This hummus…oh my.
The texture is unlike the spackling paste that often gets toted as hummus in so many places. This is ethereally creamy and probably smoother than most hummus (Hummuses? Hummi?) that you’ve had before, unless you knew about Israeli-style hummus all along and were just keeping your cards close to your chest, in which case, well played.
The delicate texture of this hummus is apparently due to 2 sources: baking soda (not something I ever thought to put in hummus) and tahini. But not just any tahini. GOOD tahini. Luckily, unlike most food products, good tahini does not equal expensive tahini. In fact, the tahini that I often use can be bought at No Frills (see link), and the tub that I bought for this recipe was from a bulk store. Evidently the secret to not-shitty tahini is to get one that is made from hulled sesame seeds, otherwise you risk getting that bitterness that for years made me think I hated tahini. As for the baking soda, apparently it helps the chickpeas break down while cooking (like emotionally break down…you need them really vulnerable before you can puree them). Mushier chickpeas = smoother hummus. Oh yeah….by the way, you need to start with dried chickpeas for this recipe. No shortcuts.
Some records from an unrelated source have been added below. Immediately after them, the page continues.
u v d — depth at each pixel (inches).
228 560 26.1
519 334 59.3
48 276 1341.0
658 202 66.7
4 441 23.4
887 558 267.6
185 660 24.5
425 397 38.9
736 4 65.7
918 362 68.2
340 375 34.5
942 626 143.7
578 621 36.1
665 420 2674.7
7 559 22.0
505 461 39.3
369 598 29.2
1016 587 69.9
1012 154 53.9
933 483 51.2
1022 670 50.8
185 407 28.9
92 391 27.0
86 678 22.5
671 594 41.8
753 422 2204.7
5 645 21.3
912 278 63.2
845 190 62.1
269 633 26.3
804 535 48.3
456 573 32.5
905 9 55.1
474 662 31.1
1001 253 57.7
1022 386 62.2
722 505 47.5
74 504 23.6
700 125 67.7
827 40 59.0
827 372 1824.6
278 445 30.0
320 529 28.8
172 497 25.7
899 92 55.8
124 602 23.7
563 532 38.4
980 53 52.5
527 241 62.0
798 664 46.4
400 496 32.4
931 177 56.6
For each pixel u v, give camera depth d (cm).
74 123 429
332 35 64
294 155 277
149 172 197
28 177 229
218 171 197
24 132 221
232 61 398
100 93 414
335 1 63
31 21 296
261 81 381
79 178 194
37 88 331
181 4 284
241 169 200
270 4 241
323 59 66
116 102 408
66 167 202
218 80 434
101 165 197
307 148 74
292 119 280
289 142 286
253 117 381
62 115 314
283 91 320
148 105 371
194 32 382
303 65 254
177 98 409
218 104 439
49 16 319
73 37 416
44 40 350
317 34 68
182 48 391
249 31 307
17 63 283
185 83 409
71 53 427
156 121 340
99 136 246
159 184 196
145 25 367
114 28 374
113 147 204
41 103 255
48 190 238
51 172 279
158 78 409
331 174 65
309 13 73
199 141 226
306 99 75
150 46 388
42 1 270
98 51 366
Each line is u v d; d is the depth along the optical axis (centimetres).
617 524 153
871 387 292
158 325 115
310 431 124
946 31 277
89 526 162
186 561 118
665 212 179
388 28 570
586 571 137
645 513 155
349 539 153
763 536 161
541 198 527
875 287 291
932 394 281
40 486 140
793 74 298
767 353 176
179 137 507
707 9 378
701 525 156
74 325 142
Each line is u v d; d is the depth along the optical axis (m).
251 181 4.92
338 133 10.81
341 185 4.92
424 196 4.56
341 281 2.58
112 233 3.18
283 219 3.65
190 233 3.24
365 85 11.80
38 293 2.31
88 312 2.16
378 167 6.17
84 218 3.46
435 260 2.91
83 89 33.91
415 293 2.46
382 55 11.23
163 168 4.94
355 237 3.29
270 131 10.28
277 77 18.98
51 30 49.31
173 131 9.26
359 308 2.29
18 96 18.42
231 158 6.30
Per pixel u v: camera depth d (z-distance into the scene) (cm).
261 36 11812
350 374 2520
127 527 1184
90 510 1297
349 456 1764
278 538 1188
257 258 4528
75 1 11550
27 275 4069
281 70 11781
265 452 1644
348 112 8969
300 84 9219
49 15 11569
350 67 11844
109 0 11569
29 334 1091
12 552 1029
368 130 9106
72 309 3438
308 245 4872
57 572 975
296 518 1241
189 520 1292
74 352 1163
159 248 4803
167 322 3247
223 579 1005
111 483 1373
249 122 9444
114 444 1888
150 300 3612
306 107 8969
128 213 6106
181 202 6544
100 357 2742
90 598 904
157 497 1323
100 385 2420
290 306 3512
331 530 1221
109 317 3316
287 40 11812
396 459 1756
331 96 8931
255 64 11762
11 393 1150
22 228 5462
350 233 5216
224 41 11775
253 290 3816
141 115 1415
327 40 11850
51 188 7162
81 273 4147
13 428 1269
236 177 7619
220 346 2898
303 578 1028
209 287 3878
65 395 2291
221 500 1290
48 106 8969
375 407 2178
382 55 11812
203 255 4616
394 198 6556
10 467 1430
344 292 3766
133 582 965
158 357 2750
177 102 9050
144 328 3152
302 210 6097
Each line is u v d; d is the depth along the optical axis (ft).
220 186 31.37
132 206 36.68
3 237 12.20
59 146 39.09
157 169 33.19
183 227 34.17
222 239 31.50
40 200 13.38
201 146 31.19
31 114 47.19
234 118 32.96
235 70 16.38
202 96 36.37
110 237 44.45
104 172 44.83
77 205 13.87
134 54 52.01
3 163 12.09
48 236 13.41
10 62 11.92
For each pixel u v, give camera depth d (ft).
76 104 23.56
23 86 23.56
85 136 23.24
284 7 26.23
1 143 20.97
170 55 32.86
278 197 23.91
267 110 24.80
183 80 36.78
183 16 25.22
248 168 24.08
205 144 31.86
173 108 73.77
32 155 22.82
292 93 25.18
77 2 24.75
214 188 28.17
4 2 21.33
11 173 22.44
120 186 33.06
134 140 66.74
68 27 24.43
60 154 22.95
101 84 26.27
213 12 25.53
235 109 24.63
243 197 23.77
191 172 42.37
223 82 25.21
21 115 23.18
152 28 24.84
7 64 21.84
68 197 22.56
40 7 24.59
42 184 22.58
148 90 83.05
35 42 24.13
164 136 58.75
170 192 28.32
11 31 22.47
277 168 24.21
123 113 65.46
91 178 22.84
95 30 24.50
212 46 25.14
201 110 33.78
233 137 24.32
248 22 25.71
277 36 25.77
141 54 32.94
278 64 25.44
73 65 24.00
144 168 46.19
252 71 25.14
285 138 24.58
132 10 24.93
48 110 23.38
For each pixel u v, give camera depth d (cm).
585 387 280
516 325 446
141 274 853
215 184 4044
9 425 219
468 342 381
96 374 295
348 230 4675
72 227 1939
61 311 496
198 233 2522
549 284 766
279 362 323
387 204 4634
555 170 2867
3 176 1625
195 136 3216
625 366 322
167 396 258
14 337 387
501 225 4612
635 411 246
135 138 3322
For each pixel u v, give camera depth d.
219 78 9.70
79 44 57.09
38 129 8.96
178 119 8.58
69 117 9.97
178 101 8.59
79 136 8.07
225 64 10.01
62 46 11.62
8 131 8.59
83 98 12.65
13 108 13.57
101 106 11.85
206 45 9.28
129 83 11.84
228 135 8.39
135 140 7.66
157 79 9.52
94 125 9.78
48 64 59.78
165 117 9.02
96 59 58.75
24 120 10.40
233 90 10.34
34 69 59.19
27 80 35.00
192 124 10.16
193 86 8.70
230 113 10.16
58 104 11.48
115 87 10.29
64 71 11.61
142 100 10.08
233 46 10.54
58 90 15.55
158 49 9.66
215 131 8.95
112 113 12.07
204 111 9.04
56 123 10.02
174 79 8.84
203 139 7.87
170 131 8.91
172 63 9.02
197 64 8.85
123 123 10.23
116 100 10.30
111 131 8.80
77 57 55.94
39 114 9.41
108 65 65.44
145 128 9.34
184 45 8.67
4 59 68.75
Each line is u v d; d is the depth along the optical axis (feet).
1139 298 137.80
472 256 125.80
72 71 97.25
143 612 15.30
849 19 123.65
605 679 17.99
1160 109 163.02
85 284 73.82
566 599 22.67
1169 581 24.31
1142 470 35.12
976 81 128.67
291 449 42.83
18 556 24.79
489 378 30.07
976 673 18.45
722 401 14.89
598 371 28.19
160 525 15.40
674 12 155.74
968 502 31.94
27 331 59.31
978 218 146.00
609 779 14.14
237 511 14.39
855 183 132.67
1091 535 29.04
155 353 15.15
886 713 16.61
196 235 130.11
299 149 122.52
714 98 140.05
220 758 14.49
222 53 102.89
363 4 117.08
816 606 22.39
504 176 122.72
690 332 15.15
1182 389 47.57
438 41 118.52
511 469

If better texture alone isn’t selling you, I should also mention that the taste of this hummus is quite unmatched. The flavours are somehow simultaneously mild and bold. The sheer amount of tahini imparts a nuttiness that I never realized was missing from every hummus ever. Plus, the garlic gets added in a really sneaky indirect kind of way that doesn’t render you unkissable for several decades following consumption.
It’s okay if you’ve gotten to this point and you think “okay, I see what you’re saying, but I’m just never going to be the kind of person who soaks chickpeas overnight and THEN cooks them for nearly an hour just so that I can eat hummus”. I hear you. There are no hard feelings. In fact, I have another very delicious hummus waiting just around the corner for you that requires none of the aforementioned fussiness. See? We can make this work, you and I.
BA’s Best: Hummus (Israeli-style)
Taken directly from BA’s Best arsenal, with the most minor of tweaks here and there
Makes about 4 cups of hummus (so…a lot of hummus)
1 cup dried chickpeas
2 tsp baking soda, divided
4 small cloves of garlic, unpeeled
1/3 cup fresh lemon juice (possibly more if you like your hummus quite lemony)
1 tsp kosher salt
2/3 cup good quality tahini
¼ tsp ground cumin
Optional adornments: pine nuts + chopped Italian parlsey, pomegranate seeds + chopped mint, zaatar + olive oil
Place chickpeas and 1 tsp baking soda in a medium bowl and add cold water until the chickpeas are covered by at least 2 inches. Cover the bowl and let sit overnight (about 8-12 hours) until the chickpeas are plump and hydrated. Drain and rinse.
Add the chickpeas and remaining 1 tsp baking soda to a large pot. Add cold water to cover the chickpeas by at least 2 inches. Bring to a boil, then reduce heat to medium-low and simmer for about 45-60 minutes, skimming off any foam that rises to the surface. The chickpeas should be tender and falling apart by the time they’re done cooking. Drain and set aside to cool.
Place the garlic, lemon juice, and salt in the food processor (or a high-speed blender). Process/blend until pureed, then allow to sit for 10 minutes. Strain the mixture through a fine-mesh sieve into a small bowl, pressing on it with the back of a spoon to release as much juice as possible. Keep the liquid, discard the solids. Don’t worry about cleaning out the food processor, just scoop out any chunks of garlic with a paper towel.
Pour the tahini into the food processor/blender. That’s right, POUR the tahini. Your tahini should be smooth and silky enough that it can be poured. If your tahini needs to be spooned out of the jar, you did not get good tahini and this may impact the taste of your hummus. Add the garlic water and pulse to combine. With the motor running, add ¼ cup ice water by the spoonful and process until the mixture becomes very smooth, pale, and thick. You may notice it seize up at first, but keep adding water and it should even out again. Add the chickpeas and cumin, and process for four full minutes, scraping down the sides every so often. The hummus should be extremely smooth. If the hummus is too thick for your liking, thin it out with a little bit of ice water. Taste and season with more lemon juice, salt, and/or cumin if desired.
To serve, spoon the hummus into a shallow bowl (or several bowls if presenting with a few different toppings). Make a well in the centre or trace shallow grooves around the hummus and drizzle with olive oil. See aforementioned adornments for my personal favourites. Serve with grilled pita, crackers, or crunchy vegetables (I opted for radishes, endive, and radicchio).